A operação do primeiro semestre deste ano foi a maior já feita até hoje contra a infiltração do crime organizado no poder público municipal no País. Trata-se do resultado de uma investigação de quatro anos feita pelo Grupo de Atuação Especial de Combate ao Crime Organizado (Gaeco), do Ministério Público de São Paulo (MP-SP), pela Receita Federal e pelo Conselho Administrativo de Defesa Econômica (Cade).

Na ocasião, foi decretado o bloqueio de R$ 684 milhões em bens dos investigados para o ressarcimento das vítimas e em razão de danos coletivos provocados pela atuação das empresas. À época, a defesa da UPBus informou que a origem financeira é lícita e comprovaria o fato no decorrer das investigações.

Com a palavra, a Inove Global Group
Os advogados do Inove Global Group ainda não tiveram acesso integral ao conteúdo da investigação. A empresa nega veementemente ter relação com os fatos mencionados pelas autoridades policiais e veiculados pela imprensa. Também ressalta total disposição em colaborar com as investigações. Importante ressaltar que o Inove Global Group é uma empresa de tecnologia ligada a meios de pagamento. E não uma Instituição financeira e nem banco digital.

Com a palavra, o BS2 (antigo Banco Bonsucesso)
O Banco BS2 informa que está colaborando com fornecimento de informações à Polícia Federal e Receita Federal relativas a movimentações financeiras de um cliente. Estamos prestando todos os esclarecimentos demandados pelas autoridades competentes e reafirmamos nossa atuação em conformidade com a regulamentação vigente.

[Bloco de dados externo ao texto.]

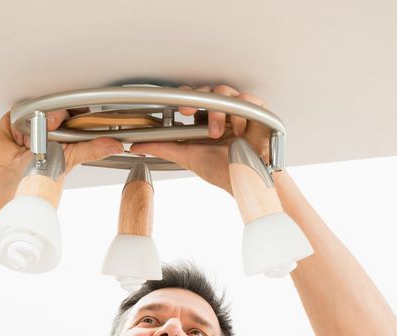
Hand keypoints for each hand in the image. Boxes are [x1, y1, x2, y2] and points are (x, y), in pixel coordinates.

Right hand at [0, 110, 122, 182]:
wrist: (10, 177)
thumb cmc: (38, 173)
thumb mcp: (70, 159)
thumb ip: (92, 149)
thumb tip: (115, 147)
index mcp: (70, 132)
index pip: (81, 113)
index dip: (82, 112)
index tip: (83, 115)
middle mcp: (54, 124)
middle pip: (63, 106)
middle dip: (60, 115)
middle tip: (55, 128)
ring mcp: (36, 119)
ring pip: (44, 105)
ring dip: (41, 120)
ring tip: (38, 139)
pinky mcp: (18, 116)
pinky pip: (23, 108)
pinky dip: (24, 121)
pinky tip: (23, 136)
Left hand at [126, 84, 273, 195]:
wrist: (245, 183)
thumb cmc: (222, 171)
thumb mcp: (188, 157)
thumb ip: (163, 148)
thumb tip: (138, 145)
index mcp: (206, 121)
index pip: (194, 99)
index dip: (186, 98)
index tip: (180, 108)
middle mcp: (223, 114)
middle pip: (209, 92)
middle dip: (200, 101)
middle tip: (190, 112)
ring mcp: (240, 114)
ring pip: (227, 94)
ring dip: (219, 112)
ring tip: (217, 132)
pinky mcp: (258, 116)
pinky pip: (251, 101)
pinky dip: (242, 112)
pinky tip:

Com a palavra, o Banco Rendimento
O Banco Rendimento segue todas as regulamentações do Banco Central e órgãos competentes, também aplicadas desde o início da relação com a T10 Bank, onde todas as avaliações recomendadas foram executadas. No momento da operação realizada hoje, o Banco Rendimento já não prestava mais os serviços mencionados para a T10 Bank. O Banco Rendimento está colaborando com as investigações.